Written task:
Without copying any picture, return all lines below exactly.

Records supplied:
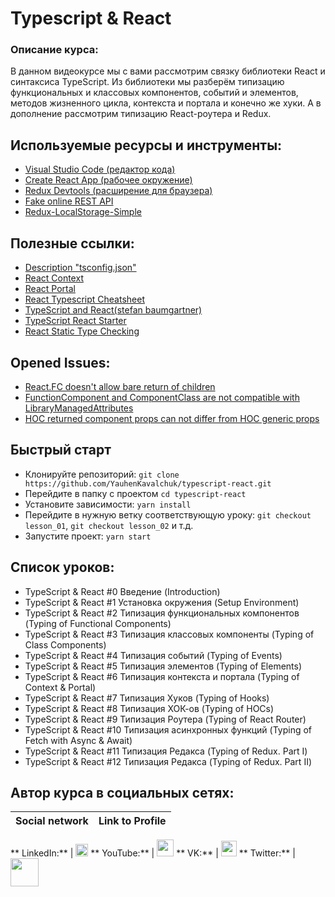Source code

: # Typescript & React

### Описание курса:

В данном видеокурсе мы с вами рассмотрим связку библиотеки React и синтаксиса TypeScript. Из библиотеки мы разберём
типизацию функциональных и классовых компонентов, событий и элементов, методов жизненного цикла, контекста и портала и
конечно же хуки. А в дополнение рассмотрим типизацию React-роутера и Redux.

## Используемые ресурсы и инструменты:

- [Visual Studio Code (редактор кода)](https://code.visualstudio.com)
- [Create React App (рабочее окружение)](https://github.com/facebook/create-react-app)
- [Redux Devtools (расширение для браузера)](https://chrome.google.com/webstore/detail/redux-devtools/lmhkpmbekcpmknklioeibfkpmmfibljd?hl=ru)
- [Fake online REST API](https://jsonplaceholder.typicode.com/)
- [Redux-LocalStorage-Simple](https://www.npmjs.com/package/redux-localstorage-simple)

## Полезные ссылки:

- [Description "tsconfig.json"](https://gist.github.com/YauhenKavalchuk/69054ba65e7863226e531b74cb33f060)
- [React Context](https://youtu.be/W_-TO_reSGs)
- [React Portal](https://youtu.be/xcWaYD4gZAs)
- [React Typescript Cheatsheet](https://github.com/typescript-cheatsheets/react-typescript-cheatsheet)
- [TypeScript and React(stefan baumgartner)](https://fettblog.eu/typescript-react/)
- [TypeScript React Starter](https://github.com/Microsoft/TypeScript-React-Starter#typescript-react-starter)
- [React Static Type Checking](https://reactjs.org/docs/static-type-checking.html)

## Opened Issues:

- [React.FC doesn't allow bare return of children](https://github.com/DefinitelyTyped/DefinitelyTyped/issues/33006)
- [FunctionComponent and ComponentClass are not compatible with LibraryManagedAttributes](https://github.com/typescript-cheatsheets/react-typescript-cheatsheet/issues/87)
- [HOC returned component props can not differ from HOC generic props](https://github.com/Microsoft/TypeScript/issues/28938#issuecomment-450636046)

## Быстрый старт

- Клонируйте репозиторий: `git clone https://github.com/YauhenKavalchuk/typescript-react.git`
- Перейдите в папку с проектом `cd typescript-react`
- Установите зависимости: `yarn install`
- Перейдите в нужную ветку соответствующую уроку: `git checkout lesson_01`, `git checkout lesson_02` и т.д.
- Запустите проект: `yarn start`

## Список уроков:

- TypeScript & React #0 Введение (Introduction)
- TypeScript & React #1 Установка окружения (Setup Environment)
- TypeScript & React #2 Типизация функциональных компонентов (Typing of Functional Components)
- TypeScript & React #3 Типизация классовых компоненты (Typing of Class Components)
- TypeScript & React #4 Типизация событий (Typing of Events)
- TypeScript & React #5 Типизация элементов (Typing of Elements)
- TypeScript & React #6 Типизация контекста и портала (Typing of Context & Portal)
- TypeScript & React #7 Типизация Хуков (Typing of Hooks)
- TypeScript & React #8 Типизация ХОК-ов (Typing of HOCs)
- TypeScript & React #9 Типизация Роутера (Typing of React Router)
- TypeScript & React #10 Типизация асинхронных функций (Typing of Fetch with Async & Await)
- TypeScript & React #11 Типизация Редакса (Typing of Redux. Part I)
- TypeScript & React #12 Типизация Редакса (Typing of Redux. Part II)

## Автор курса в социальных сетях:

Social network | Link to Profile
-----|-----

**
LinkedIn:**
| [<img src="https://upload.wikimedia.org/wikipedia/commons/thumb/0/01/LinkedIn_Logo.svg/1280px-LinkedIn_Logo.svg.png" height="20" />](http://www.linkedin.com/in/YauhenKavalchuk)
**
YouTube:**
| [<img src="https://upload.wikimedia.org/wikipedia/commons/thumb/e/e1/Logo_of_YouTube_%282015-2017%29.svg/1280px-Logo_of_YouTube_%282015-2017%29.svg.png" height="27" />](https://youtube.com/c/YauhenKavalchuk)
**
VK:**
| [<img src="http://pngimg.com/uploads/vkontakte/vkontakte_PNG27.png" height="25" />](http://vk.com/YauhenKavalchuk)
**
Twitter:**
| [<img src="http://www.stickpng.com/assets/images/580b57fcd9996e24bc43c53e.png" height="45" />](https://twitter.com/YauhenKavalchuk)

Exercise response:
Source code

: # Typescript & React

### Описание курса:

В данном видеокурсе мы с вами рассмотрим связку библиотеки React и синтаксиса TypeScript. Из библиотеки мы разберём
типизацию функциональных и классовых компонентов, событий и элементов, методов жизненного цикла, контекста и портала и
конечно же хуки. А в дополнение рассмотрим типизацию React-роутера и Redux.

## Используемые ресурсы и инструменты:

- [Visual Studio Code (редактор кода)](https://code.visualstudio.com)
- [Create React App (рабочее окружение)](https://github.com/facebook/create-react-app)
- [Redux Devtools (расширение для браузера)](https://chrome.google.com/webstore/detail/redux-devtools/lmhkpmbekcpmknklioeibfkpmmfibljd?hl=ru)
- [Fake online REST API](https://jsonplaceholder.typicode.com/)
- [Redux-LocalStorage-Simple](https://www.npmjs.com/package/redux-localstorage-simple)

## Полезные ссылки:

- [Description "tsconfig.json"](https://gist.github.com/YauhenKavalchuk/69054ba65e7863226e531b74cb33f060)
- [React Context](https://youtu.be/W_-TO_reSGs)
- [React Portal](https://youtu.be/xcWaYD4gZAs)
- [React Typescript Cheatsheet](https://github.com/typescript-cheatsheets/react-typescript-cheatsheet)
- [TypeScript and React(stefan baumgartner)](https://fettblog.eu/typescript-react/)
- [TypeScript React Starter](https://github.com/Microsoft/TypeScript-React-Starter#typescript-react-starter)
- [React Static Type Checking](https://reactjs.org/docs/static-type-checking.html)

## Opened Issues:

- [React.FC doesn't allow bare return of children](https://github.com/DefinitelyTyped/DefinitelyTyped/issues/33006)
- [FunctionComponent and ComponentClass are not compatible with LibraryManagedAttributes](https://github.com/typescript-cheatsheets/react-typescript-cheatsheet/issues/87)
- [HOC returned component props can not differ from HOC generic props](https://github.com/Microsoft/TypeScript/issues/28938#issuecomment-450636046)

## Быстрый старт

- Клонируйте репозиторий: `git clone https://github.com/YauhenKavalchuk/typescript-react.git`
- Перейдите в папку с проектом `cd typescript-react`
- Установите зависимости: `yarn install`
- Перейдите в нужную ветку соответствующую уроку: `git checkout lesson_01`, `git checkout lesson_02` и т.д.
- Запустите проект: `yarn start`

## Список уроков:

- TypeScript & React #0 Введение (Introduction)
- TypeScript & React #1 Установка окружения (Setup Environment)
- TypeScript & React #2 Типизация функциональных компонентов (Typing of Functional Components)
- TypeScript & React #3 Типизация классовых компоненты (Typing of Class Components)
- TypeScript & React #4 Типизация событий (Typing of Events)
- TypeScript & React #5 Типизация элементов (Typing of Elements)
- TypeScript & React #6 Типизация контекста и портала (Typing of Context & Portal)
- TypeScript & React #7 Типизация Хуков (Typing of Hooks)
- TypeScript & React #8 Типизация ХОК-ов (Typing of HOCs)
- TypeScript & React #9 Типизация Роутера (Typing of React Router)
- TypeScript & React #10 Типизация асинхронных функций (Typing of Fetch with Async & Await)
- TypeScript & React #11 Типизация Редакса (Typing of Redux. Part I)
- TypeScript & React #12 Типизация Редакса (Typing of Redux. Part II)

## Автор курса в социальных сетях:

Social network | Link to Profile
-----|-----

**
LinkedIn:**
| [<img src="https://upload.wikimedia.org/wikipedia/commons/thumb/0/01/LinkedIn_Logo.svg/1280px-LinkedIn_Logo.svg.png" height="20" />](http://www.linkedin.com/in/YauhenKavalchuk)
**
YouTube:**
| [<img src="https://upload.wikimedia.org/wikipedia/commons/thumb/e/e1/Logo_of_YouTube_%282015-2017%29.svg/1280px-Logo_of_YouTube_%282015-2017%29.svg.png" height="27" />](https://youtube.com/c/YauhenKavalchuk)
**
VK:**
| [<img src="http://pngimg.com/uploads/vkontakte/vkontakte_PNG27.png" height="25" />](http://vk.com/YauhenKavalchuk)
**
Twitter:**
| [<img src="http://www.stickpng.com/assets/images/580b57fcd9996e24bc43c53e.png" height="45" />](https://twitter.com/YauhenKavalchuk)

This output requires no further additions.